What the task asks:
Return the whole of the data exactly.

════════════════════

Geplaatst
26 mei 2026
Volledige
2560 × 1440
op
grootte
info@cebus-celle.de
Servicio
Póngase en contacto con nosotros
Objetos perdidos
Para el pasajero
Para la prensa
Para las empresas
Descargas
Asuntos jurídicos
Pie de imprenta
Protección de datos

════════════════════

Written response:
Geplaatst
26 mei 2026
Volledige
2560 × 1440
op
grootte
info@cebus-celle.de
Servicio
Póngase en contacto con nosotros
Objetos perdidos
Para el pasajero
Para la prensa
Para las empresas
Descargas
Asuntos jurídicos
Pie de imprenta
Protección de datos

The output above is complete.